> _Dataset entries_
╭──

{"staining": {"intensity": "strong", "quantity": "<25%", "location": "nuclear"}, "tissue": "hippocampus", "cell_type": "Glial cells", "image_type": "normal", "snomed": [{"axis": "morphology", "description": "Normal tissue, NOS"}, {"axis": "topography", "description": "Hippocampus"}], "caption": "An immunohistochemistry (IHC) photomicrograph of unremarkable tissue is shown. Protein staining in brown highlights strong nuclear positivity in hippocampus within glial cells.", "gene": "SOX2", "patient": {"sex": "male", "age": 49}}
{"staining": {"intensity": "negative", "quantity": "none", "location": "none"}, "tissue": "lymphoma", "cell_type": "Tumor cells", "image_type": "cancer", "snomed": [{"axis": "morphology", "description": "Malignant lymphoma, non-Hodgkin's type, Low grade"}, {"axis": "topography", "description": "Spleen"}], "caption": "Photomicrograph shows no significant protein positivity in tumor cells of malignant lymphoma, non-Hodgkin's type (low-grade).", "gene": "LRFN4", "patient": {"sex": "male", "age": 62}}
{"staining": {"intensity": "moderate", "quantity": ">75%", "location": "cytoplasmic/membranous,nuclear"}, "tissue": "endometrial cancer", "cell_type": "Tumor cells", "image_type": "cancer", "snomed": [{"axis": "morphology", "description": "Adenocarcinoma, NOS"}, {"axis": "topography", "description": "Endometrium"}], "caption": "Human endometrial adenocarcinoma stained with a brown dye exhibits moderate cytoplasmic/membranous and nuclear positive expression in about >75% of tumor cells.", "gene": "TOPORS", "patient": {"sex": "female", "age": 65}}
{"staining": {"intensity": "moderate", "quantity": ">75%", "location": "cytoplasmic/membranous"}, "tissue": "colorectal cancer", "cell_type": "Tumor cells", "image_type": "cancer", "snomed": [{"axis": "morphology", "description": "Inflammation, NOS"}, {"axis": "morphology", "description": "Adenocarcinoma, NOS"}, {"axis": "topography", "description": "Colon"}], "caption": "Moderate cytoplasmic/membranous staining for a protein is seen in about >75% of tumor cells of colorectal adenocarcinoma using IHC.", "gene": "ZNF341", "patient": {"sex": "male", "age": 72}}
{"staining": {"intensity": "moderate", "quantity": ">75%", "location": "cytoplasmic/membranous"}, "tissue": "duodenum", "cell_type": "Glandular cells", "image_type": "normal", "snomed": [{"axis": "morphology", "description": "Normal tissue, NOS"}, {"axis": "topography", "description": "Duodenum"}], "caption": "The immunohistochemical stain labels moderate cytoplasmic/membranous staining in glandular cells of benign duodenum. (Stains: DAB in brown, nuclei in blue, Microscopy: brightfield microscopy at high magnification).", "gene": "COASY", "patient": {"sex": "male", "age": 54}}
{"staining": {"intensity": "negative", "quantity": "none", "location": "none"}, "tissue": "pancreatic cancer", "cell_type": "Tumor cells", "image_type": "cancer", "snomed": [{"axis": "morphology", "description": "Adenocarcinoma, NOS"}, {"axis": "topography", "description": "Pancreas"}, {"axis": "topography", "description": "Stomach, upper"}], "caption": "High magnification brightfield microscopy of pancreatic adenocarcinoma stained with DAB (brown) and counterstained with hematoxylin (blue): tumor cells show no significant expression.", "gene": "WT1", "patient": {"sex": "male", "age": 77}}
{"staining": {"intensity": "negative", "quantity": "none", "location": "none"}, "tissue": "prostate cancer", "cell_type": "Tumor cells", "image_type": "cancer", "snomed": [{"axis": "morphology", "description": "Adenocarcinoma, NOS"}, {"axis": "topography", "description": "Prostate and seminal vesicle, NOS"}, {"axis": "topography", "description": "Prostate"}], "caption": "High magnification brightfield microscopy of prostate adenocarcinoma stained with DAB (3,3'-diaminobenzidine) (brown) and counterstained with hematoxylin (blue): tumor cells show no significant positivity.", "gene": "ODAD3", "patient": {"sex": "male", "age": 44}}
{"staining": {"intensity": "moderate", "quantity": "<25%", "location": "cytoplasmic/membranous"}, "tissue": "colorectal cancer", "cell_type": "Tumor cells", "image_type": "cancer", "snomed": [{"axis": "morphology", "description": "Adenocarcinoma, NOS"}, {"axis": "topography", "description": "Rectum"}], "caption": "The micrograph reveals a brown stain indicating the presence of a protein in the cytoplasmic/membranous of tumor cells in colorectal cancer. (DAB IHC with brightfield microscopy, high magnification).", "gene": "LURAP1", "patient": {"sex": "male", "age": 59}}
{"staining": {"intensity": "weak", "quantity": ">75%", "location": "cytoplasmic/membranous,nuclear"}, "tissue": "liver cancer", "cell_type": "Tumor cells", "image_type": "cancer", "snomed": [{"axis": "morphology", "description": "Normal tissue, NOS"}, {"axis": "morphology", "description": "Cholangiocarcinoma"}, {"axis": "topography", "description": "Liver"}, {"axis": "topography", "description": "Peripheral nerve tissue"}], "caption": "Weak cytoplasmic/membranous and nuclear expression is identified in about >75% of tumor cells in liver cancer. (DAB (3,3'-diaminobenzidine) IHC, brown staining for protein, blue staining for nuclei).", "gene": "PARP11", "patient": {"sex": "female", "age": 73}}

╰──

> _Exercise goal_
Begin with the line above that has "non-Hodgkin's type, Low" and continue through the line that has "cytoplasmic/membranous staining for", setting each one down exactly. Stop there.

> _Exercise solution_
{"staining": {"intensity": "negative", "quantity": "none", "location": "none"}, "tissue": "lymphoma", "cell_type": "Tumor cells", "image_type": "cancer", "snomed": [{"axis": "morphology", "description": "Malignant lymphoma, non-Hodgkin's type, Low grade"}, {"axis": "topography", "description": "Spleen"}], "caption": "Photomicrograph shows no significant protein positivity in tumor cells of malignant lymphoma, non-Hodgkin's type (low-grade).", "gene": "LRFN4", "patient": {"sex": "male", "age": 62}}
{"staining": {"intensity": "moderate", "quantity": ">75%", "location": "cytoplasmic/membranous,nuclear"}, "tissue": "endometrial cancer", "cell_type": "Tumor cells", "image_type": "cancer", "snomed": [{"axis": "morphology", "description": "Adenocarcinoma, NOS"}, {"axis": "topography", "description": "Endometrium"}], "caption": "Human endometrial adenocarcinoma stained with a brown dye exhibits moderate cytoplasmic/membranous and nuclear positive expression in about >75% of tumor cells.", "gene": "TOPORS", "patient": {"sex": "female", "age": 65}}
{"staining": {"intensity": "moderate", "quantity": ">75%", "location": "cytoplasmic/membranous"}, "tissue": "colorectal cancer", "cell_type": "Tumor cells", "image_type": "cancer", "snomed": [{"axis": "morphology", "description": "Inflammation, NOS"}, {"axis": "morphology", "description": "Adenocarcinoma, NOS"}, {"axis": "topography", "description": "Colon"}], "caption": "Moderate cytoplasmic/membranous staining for a protein is seen in about >75% of tumor cells of colorectal adenocarcinoma using IHC.", "gene": "ZNF341", "patient": {"sex": "male", "age": 72}}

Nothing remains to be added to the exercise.